Reputation: 127
I am wanting to check a pandas dataframe to see if two columns match two unique values. I know have to check one column at a time, but not two at once.
Basically, I want to see if the person's last name is 'Smith' and their first name is either 'John' or 'Tom' all at the same time.
My code:
import pandas as pd
# create dataframe
name = {'last_name': ['smith','smith','jones','parker'], 'first_name': ['john','tom','mary','peter']}
df = pd.DataFrame(name,columns=['last_name', 'first_name'])

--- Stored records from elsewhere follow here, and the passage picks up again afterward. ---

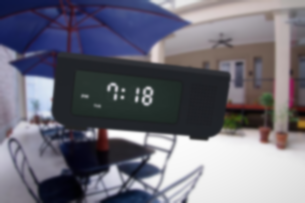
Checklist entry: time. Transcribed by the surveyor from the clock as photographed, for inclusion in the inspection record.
7:18
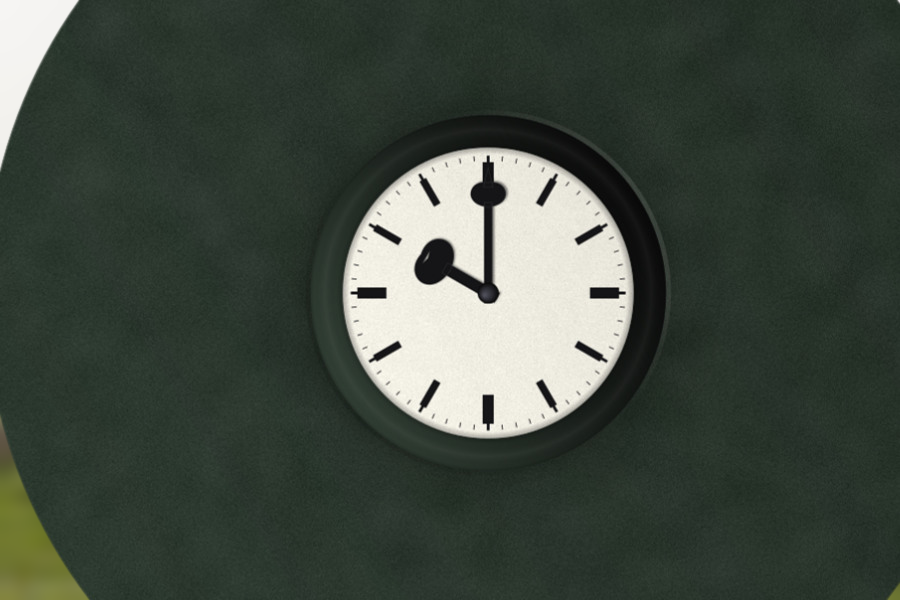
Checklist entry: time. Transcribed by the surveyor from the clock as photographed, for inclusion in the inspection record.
10:00
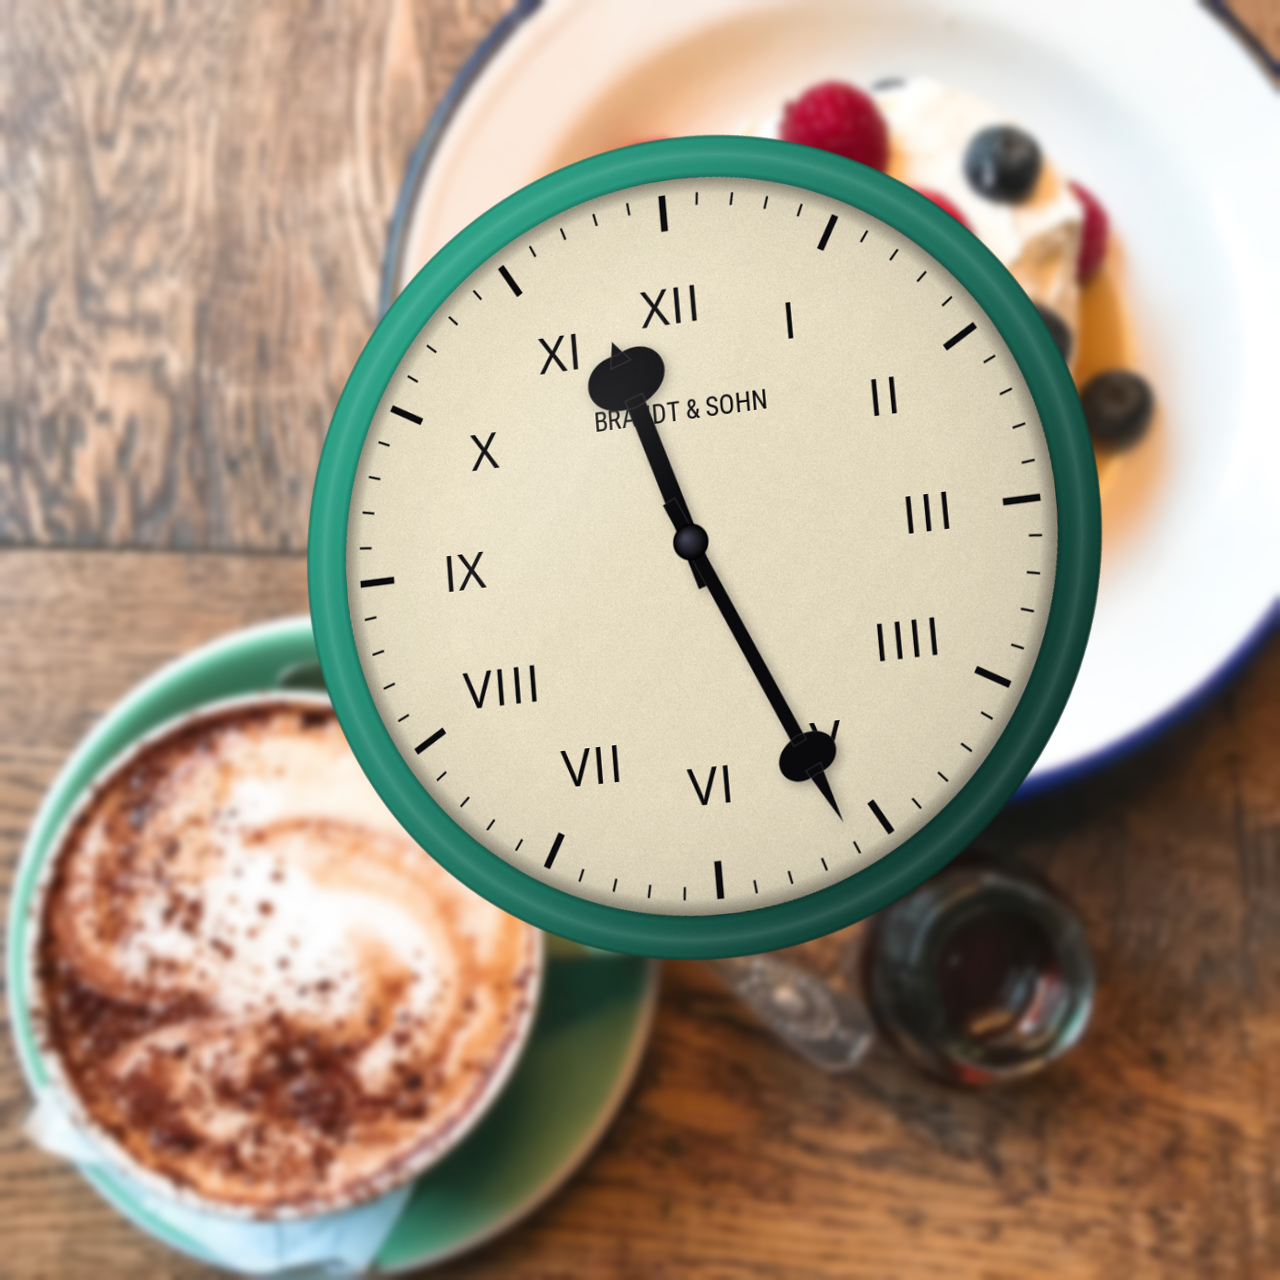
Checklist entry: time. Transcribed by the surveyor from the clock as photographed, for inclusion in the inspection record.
11:26
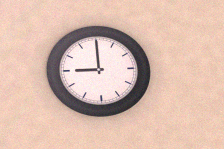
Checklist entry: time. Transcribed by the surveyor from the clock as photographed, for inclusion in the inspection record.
9:00
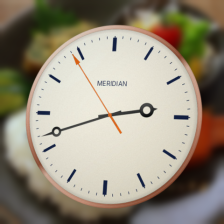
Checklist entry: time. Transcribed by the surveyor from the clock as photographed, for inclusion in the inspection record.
2:41:54
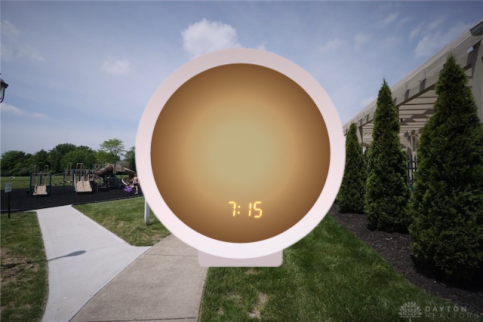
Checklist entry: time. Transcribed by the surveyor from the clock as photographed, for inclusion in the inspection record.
7:15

# this is what I want to do
# df.loc[df['last_name'] == 'smith' and df['first_name'].isin(['john', 'tom']), 'match'] = 'yes'
# this works by itself
df.loc[df['last_name'] == 'smith', 'match'] = 'yes'
# this works by itself
df.loc[df['first_name'].isin(['john', 'tom']), 'match'] = 'yes'
print(df)
Upvotes: 0
Views: 3971
Reputation:
You want to filter rows where the last name is "Smith" AND the first name is either "John" OR "Tom". This means it's either "John Smith" OR "Tom Smith". This is equivalent to
(last_name=="Smith" AND first_name=="John") OR (last_name=="Smith" AND first_name=="Tom")
which is equivalent to:
(last_name=="smith") AND (first_name=='john' OR first_name=='tom')
the latter OR can be handled using isin
:
out = df[(df['last_name']=='smith') & (df['first_name'].isin(['john','tom']))]
Output:
last_name first_name match
0 smith john yes
1 smith tom yes
Upvotes: 1